§ Exercise details
Find each line in the items below that contains the string "family" (case-sensitive), and copy every matching line.

··· Exercise materials ···

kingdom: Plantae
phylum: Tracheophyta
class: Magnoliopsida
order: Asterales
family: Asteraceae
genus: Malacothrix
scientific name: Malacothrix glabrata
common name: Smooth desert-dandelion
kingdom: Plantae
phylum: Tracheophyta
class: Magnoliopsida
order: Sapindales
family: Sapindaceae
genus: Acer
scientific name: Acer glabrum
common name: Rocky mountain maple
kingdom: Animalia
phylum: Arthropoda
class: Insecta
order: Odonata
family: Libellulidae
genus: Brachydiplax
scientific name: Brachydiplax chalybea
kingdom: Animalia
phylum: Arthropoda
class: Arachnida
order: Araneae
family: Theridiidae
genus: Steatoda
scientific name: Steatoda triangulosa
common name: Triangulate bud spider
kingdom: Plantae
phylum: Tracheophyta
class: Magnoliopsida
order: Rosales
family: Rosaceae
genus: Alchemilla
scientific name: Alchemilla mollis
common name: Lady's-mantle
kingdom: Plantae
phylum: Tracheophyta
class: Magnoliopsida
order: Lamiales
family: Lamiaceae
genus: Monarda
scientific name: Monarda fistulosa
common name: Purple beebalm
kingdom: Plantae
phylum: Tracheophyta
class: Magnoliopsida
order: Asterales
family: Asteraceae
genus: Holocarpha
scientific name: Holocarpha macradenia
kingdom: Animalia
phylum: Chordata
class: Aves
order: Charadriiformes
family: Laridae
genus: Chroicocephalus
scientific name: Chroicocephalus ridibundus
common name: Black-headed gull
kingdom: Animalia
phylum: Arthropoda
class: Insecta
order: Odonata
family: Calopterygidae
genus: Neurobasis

···

§ Solved exercise
family: Asteraceae
family: Sapindaceae
family: Libellulidae
family: Theridiidae
family: Rosaceae
family: Lamiaceae
family: Asteraceae
family: Laridae
family: Calopterygidae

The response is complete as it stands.